# [TO BE DONE]
Rewrite the records starting at the first line and ending at the line containing "crop: left 2.737%, top", changing every "photo" to "image" and leaving everything else the same.

# [MATERIALS PROVIDED]
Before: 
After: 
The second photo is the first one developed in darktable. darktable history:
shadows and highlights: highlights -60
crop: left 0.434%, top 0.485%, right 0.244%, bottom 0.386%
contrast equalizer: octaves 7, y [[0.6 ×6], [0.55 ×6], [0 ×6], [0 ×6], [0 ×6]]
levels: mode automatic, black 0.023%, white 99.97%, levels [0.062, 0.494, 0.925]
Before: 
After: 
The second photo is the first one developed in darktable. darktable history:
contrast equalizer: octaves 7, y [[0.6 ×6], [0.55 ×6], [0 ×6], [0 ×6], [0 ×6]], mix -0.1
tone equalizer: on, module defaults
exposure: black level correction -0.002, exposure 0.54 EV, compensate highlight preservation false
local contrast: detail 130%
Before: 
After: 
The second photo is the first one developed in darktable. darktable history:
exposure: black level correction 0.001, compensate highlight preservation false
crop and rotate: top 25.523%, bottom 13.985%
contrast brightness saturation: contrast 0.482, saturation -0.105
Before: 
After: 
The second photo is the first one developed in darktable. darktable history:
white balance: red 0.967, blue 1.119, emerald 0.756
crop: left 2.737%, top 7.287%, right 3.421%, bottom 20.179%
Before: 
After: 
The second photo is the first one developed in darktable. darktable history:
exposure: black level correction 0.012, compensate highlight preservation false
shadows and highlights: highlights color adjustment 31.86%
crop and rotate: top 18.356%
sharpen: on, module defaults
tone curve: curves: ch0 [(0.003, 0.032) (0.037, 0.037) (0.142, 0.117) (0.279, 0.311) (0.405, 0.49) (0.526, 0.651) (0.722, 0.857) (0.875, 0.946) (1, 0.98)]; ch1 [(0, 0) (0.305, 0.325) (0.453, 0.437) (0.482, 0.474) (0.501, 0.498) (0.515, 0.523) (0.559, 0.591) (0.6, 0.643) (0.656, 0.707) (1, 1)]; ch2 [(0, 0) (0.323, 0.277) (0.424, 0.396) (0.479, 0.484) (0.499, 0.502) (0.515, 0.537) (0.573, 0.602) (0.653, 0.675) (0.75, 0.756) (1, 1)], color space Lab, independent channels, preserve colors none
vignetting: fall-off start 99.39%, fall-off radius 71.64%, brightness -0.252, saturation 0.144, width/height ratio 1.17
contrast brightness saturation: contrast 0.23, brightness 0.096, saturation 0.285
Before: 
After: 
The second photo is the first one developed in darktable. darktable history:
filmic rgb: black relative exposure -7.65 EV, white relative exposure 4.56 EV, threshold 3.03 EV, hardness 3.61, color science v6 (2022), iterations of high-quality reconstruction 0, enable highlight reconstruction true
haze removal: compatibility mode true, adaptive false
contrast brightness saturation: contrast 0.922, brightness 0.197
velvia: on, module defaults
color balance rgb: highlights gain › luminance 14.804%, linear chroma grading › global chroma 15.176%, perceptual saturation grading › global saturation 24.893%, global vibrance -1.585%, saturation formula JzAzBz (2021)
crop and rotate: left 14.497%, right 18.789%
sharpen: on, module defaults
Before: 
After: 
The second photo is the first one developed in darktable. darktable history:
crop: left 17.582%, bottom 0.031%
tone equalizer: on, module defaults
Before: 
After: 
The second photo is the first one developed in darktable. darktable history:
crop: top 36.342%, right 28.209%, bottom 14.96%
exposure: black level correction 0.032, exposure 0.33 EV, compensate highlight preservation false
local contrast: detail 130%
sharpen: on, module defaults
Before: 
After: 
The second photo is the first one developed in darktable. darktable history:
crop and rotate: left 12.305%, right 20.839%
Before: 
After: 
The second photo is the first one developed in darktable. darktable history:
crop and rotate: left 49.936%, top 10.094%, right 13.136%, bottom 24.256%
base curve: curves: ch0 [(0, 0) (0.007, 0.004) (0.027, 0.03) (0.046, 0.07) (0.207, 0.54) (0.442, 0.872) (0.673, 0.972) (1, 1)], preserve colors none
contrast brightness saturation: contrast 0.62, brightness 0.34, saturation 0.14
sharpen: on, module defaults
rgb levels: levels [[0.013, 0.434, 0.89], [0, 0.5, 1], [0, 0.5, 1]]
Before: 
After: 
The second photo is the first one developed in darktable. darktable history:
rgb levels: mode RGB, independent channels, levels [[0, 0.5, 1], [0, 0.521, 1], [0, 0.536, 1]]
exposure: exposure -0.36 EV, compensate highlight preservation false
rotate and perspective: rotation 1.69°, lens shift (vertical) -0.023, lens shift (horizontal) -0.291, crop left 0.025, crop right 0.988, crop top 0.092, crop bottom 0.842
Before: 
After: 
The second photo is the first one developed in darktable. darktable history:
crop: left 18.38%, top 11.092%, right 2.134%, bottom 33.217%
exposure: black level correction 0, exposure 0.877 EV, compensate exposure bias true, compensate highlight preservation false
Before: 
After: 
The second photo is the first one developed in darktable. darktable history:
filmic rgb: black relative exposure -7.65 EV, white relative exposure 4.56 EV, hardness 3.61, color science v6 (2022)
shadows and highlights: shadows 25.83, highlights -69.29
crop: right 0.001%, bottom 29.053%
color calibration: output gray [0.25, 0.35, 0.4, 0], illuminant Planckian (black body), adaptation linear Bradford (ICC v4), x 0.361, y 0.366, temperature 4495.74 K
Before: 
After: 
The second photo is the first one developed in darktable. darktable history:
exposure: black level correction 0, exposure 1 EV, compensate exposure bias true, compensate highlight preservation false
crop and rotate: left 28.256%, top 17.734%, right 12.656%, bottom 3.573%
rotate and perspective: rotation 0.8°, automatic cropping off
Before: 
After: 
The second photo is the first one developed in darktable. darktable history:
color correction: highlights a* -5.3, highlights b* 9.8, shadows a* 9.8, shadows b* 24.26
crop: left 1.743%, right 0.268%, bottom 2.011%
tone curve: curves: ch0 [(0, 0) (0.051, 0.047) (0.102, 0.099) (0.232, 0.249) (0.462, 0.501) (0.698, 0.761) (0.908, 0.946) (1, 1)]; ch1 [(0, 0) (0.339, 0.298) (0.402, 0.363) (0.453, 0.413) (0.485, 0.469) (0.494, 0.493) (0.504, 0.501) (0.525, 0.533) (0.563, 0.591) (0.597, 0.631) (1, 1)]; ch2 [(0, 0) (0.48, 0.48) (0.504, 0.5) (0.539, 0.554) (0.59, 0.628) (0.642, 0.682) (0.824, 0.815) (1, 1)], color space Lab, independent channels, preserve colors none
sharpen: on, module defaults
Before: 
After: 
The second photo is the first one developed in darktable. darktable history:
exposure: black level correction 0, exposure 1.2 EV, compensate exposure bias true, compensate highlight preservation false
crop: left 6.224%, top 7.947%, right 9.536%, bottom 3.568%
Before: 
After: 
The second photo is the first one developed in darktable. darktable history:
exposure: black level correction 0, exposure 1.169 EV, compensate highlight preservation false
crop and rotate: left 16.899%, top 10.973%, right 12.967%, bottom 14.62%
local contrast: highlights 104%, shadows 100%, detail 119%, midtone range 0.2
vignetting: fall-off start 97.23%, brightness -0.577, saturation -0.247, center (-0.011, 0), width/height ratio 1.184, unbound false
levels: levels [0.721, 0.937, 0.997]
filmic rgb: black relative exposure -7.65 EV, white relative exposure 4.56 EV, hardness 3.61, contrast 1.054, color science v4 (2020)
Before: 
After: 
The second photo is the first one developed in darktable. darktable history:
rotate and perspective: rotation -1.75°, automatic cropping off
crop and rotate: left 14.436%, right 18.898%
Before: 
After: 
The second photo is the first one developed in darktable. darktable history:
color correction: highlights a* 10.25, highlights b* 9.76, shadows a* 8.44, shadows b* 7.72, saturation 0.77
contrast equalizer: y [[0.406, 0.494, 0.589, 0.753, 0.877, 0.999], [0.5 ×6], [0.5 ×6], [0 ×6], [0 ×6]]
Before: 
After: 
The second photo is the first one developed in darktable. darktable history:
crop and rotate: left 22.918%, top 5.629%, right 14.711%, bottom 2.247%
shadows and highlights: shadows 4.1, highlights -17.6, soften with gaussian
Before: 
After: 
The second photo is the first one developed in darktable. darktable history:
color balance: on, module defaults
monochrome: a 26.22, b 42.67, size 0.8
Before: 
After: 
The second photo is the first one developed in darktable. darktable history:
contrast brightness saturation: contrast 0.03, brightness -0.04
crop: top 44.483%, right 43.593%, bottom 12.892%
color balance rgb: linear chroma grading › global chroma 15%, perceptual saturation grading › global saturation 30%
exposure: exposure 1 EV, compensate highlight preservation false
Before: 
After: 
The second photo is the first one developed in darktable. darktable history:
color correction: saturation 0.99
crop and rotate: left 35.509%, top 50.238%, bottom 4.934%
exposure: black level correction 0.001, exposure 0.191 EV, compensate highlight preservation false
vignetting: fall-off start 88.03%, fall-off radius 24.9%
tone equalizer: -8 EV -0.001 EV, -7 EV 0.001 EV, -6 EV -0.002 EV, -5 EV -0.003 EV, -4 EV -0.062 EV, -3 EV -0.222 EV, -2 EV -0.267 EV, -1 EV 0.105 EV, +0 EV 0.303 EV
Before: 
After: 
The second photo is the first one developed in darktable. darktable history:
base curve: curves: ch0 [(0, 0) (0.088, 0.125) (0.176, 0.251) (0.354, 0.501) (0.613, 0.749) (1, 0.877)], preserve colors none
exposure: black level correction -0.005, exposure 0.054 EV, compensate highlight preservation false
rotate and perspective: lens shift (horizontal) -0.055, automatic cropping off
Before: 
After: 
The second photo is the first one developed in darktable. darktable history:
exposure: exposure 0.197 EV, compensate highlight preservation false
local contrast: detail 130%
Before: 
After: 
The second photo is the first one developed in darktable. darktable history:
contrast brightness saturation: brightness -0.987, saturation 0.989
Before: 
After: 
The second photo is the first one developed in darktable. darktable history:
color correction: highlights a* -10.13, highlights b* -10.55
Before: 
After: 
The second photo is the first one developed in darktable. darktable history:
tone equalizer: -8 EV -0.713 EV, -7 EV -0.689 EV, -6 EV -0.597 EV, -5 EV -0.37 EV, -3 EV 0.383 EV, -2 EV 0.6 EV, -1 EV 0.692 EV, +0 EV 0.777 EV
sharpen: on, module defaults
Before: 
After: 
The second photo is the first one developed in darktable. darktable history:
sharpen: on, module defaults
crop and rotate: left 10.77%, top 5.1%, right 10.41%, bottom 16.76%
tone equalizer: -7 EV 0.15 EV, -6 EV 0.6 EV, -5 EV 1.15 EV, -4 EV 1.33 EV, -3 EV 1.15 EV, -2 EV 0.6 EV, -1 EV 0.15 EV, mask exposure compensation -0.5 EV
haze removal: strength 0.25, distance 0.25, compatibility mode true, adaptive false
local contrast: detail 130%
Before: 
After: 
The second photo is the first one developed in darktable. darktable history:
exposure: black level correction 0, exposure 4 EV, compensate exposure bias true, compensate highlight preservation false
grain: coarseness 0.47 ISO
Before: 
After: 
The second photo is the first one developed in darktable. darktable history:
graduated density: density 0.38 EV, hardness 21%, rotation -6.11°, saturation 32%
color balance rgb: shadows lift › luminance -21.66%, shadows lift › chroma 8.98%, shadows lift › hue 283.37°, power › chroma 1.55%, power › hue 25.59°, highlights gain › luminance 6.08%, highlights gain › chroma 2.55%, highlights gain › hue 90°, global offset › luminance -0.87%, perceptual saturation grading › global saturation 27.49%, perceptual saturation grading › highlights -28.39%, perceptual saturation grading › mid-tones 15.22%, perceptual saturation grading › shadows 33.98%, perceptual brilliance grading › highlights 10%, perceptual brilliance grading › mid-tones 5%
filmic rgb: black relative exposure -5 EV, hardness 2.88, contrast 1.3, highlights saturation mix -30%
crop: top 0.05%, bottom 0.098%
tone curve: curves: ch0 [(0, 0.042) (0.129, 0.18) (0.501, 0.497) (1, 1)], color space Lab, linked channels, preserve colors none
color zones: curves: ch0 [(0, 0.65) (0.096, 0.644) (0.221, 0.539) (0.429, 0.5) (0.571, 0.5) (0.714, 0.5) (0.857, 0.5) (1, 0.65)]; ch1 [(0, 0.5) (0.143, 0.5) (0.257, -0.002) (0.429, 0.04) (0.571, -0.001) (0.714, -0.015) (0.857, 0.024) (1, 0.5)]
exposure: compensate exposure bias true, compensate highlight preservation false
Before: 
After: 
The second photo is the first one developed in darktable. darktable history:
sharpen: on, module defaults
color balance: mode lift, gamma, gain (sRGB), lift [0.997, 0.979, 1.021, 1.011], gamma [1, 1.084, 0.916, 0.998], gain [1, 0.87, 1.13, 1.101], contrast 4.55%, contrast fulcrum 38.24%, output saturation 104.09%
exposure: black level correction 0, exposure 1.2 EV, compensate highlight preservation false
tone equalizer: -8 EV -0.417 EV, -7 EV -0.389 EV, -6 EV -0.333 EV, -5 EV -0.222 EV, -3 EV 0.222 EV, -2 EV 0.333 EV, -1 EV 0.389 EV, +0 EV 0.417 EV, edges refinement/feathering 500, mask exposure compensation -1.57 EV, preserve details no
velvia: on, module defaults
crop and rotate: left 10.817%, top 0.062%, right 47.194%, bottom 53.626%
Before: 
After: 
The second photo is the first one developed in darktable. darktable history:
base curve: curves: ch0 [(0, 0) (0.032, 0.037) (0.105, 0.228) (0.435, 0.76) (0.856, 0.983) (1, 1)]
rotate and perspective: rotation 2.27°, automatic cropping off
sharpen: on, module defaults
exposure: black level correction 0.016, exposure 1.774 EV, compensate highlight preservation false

# [SOLUTION FOR THIS EXERCISE]
Before: 
After: 
The second image is the first one developed in darktable. darktable history:
shadows and highlights: highlights -60
crop: left 0.434%, top 0.485%, right 0.244%, bottom 0.386%
contrast equalizer: octaves 7, y [[0.6 ×6], [0.55 ×6], [0 ×6], [0 ×6], [0 ×6]]
levels: mode automatic, black 0.023%, white 99.97%, levels [0.062, 0.494, 0.925]
Before: 
After: 
The second image is the first one developed in darktable. darktable history:
contrast equalizer: octaves 7, y [[0.6 ×6], [0.55 ×6], [0 ×6], [0 ×6], [0 ×6]], mix -0.1
tone equalizer: on, module defaults
exposure: black level correction -0.002, exposure 0.54 EV, compensate highlight preservation false
local contrast: detail 130%
Before: 
After: 
The second image is the first one developed in darktable. darktable history:
exposure: black level correction 0.001, compensate highlight preservation false
crop and rotate: top 25.523%, bottom 13.985%
contrast brightness saturation: contrast 0.482, saturation -0.105
Before: 
After: 
The second image is the first one developed in darktable. darktable history:
white balance: red 0.967, blue 1.119, emerald 0.756
crop: left 2.737%, top 7.287%, right 3.421%, bottom 20.179%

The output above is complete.